Mike and Angie...thanks for all you're doing to try and help this situation! I know I speak for most of us when I say we appreciate your efforts on our behalves to try and resolve such an aggrivating situation.

Angie, thanks for being such a good example of loving service. Although there have been many hard words and hurt feelings (and cheek bones), I have to assume, deep down your kindness has been received with a measure of thankfulness.

Even as I attempt to find the words that will adequately express my frustration, I find it terribly difficult. One of the significant stumbling blocks to any positive outcome to this or any other situation we may find ourselves in with Mom and Dad is that Dad has never been able to put others needs or desires ahead of his own. Its really that simple! I'm not trying to belittle or disrespect our father it just helps me understand, at least to some degree, why things continue to turn out the way they do in our family. If one applies this perspective to the challenges of the past, no matter how far back one goes or the challenge faced by the family or dad himself, his selfish disires have led to poor outcomes, abrassive tones, harsh words and hurt feelings.
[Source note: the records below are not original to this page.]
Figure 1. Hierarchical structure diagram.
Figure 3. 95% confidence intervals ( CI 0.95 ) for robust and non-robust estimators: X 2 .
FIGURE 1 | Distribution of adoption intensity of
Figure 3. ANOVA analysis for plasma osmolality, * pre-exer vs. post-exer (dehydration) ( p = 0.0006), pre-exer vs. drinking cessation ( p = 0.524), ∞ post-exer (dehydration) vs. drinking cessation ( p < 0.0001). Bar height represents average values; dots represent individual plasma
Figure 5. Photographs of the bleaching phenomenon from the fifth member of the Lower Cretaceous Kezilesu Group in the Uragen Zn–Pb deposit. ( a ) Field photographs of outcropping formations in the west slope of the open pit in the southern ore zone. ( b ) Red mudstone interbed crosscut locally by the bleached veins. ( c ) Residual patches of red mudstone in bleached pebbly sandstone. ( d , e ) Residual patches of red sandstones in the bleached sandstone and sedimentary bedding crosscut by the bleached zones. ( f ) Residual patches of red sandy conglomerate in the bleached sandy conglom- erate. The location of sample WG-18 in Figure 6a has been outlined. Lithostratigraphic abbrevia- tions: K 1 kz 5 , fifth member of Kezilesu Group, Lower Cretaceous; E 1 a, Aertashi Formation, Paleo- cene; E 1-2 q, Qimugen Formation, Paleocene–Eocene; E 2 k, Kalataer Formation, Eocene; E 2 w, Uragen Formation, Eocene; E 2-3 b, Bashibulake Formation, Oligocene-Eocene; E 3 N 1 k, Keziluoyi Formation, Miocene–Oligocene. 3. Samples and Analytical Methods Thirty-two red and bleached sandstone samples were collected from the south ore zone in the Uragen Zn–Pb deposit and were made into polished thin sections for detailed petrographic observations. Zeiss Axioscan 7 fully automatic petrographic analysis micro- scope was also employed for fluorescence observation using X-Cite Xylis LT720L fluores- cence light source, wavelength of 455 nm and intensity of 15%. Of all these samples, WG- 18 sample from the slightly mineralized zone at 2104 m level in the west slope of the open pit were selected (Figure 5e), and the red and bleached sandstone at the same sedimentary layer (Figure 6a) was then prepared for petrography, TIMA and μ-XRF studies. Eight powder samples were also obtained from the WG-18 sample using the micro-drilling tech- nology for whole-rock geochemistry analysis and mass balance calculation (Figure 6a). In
If he feels threatened by someone or something, he lashes out, speaks unkindly, gets defensive and rationalizes his behavior (and calls the police). As we have all grown and matured, for the most part at least, we recognize the fault in this mindset. We subsequently are learning to overcome this "natural man" and do our best to be humble and kind. Are we always shinning examples of perfection? Absolutely not...but, our interntions are pure, our desire is for the best and our only hope is to see that Mom and Dad are happy and well cared for. The financial burden, being placed on Mom and Dad, either intentionally or inadvertantly, by the presence of Joe and his family simply is not fair...mostly to Mom. Because Dad selfishly has the need to be needed by Joe, the situation remains and he overbareingly places his will in front of his sweet wife's and subsequently they all suffer. We see it now and they will see it someday. Perhaps then will they wish that they possessed the wisdom and courage to follow the council of thier children, brothers and sisters. For now we are probably left to be patient and to love them in spite of thier poor decisions. Unfortunately, this love may have to be expressed from a distance at times, because it sounds like this may be what they have grown to prefer. I wish this were not the case however, agency remains a powerful tool of learning regardless of how far down the path we find ourselves in this life!